Should refugees be welcomed to Canada with debt?
December 28, 2015
By Globe Editorial, Globe and Mail |
In what was at first presented as a compassionate gesture, the Liberal government announced last month that it was waiving the travel loans for 25,000 Syrian refugees. People who have lost everything will not be expected to repay the costs of transportation and medical exams they had incurred by being admitted into Canada – roughly $10,000 for a family of four.
Good. But on closer examination, this act of generosity raises questions about an inconsistent government resettlement program that has been hurting the vulnerable people it is meant to help.
Unlike the select Syrians, most refugees allowed into Canada each year are financed by government loans that they are obligated to repay – beginning within 30 days of their arrival, according to official policy.
There is no evidence that these refugees are any less deserving of the government’s timely and selective generosity. To be a refugee is to be in a vulnerable state almost by definition. The government’s Immigration Loan Program (originally developed in 1951 to expedite the flow of immigrant labour) is intended solely for those who are unable to pay for their transportation and medical costs, and in practice is used by a majority of refugees.
It’s arguable whether Canada’s refugee resettlement program should be in the money-lending business, with a collection agency that leans on people who are already under great pressure. It may be wiser policy for the government to absorb these relatively small humanitarian costs – with the expectation that the country’s coffers would be replenished many times over through the integration of people who arrive debt-free and can get on with the job of becoming citizens, workers, entrepreneurs and taxpayers.
But if the government insists on saddling refugees with a Welcome To Canada debt, the program should at least be redesigned. It is counterproductive and petty to demand payment within 30 days of landing when people face more pressing priorities like finding housing and work. At the very least, the debt repayment period should be spread out over many years and even decades. Otherwise, Canada runs the risk of compromising the futures and limiting the earning potential of new arrivals and their families.

----

* [What the task requires]:
Rewrite the part of the editorial on refugee travel loans starting with "Unlike the select" and going on through "to official policy.", putting "federal policy" in place of "official policy".

(Collected data)
----

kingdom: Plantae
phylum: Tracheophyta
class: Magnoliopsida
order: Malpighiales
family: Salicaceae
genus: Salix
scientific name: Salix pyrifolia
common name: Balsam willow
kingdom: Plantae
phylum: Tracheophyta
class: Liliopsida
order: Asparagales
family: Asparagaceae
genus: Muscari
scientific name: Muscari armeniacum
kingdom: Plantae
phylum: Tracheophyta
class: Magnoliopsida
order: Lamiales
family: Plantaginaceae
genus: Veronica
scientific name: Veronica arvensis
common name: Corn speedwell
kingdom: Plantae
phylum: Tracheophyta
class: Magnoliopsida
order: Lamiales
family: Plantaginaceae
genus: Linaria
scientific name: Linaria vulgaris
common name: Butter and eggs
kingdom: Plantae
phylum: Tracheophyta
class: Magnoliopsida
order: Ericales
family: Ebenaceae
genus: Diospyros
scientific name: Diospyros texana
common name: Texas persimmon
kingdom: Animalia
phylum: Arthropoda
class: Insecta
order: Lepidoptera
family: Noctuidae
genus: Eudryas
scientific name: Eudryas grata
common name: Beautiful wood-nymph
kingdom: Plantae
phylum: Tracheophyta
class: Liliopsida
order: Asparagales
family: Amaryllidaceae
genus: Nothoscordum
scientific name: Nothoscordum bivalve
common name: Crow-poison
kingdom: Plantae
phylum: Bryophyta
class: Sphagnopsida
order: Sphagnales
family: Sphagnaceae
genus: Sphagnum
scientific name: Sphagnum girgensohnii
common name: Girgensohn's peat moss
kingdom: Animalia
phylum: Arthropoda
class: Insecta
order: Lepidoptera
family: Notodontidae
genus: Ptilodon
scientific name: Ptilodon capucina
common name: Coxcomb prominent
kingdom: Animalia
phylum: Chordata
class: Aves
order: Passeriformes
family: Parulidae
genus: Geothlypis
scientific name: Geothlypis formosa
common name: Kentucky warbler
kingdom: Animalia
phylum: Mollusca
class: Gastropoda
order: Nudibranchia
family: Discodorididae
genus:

----

* [Solution below]:
Unlike the select Syrians, most refugees allowed into Canada each year are financed by government loans that they are obligated to repay – beginning within 30 days of their arrival, according to federal policy.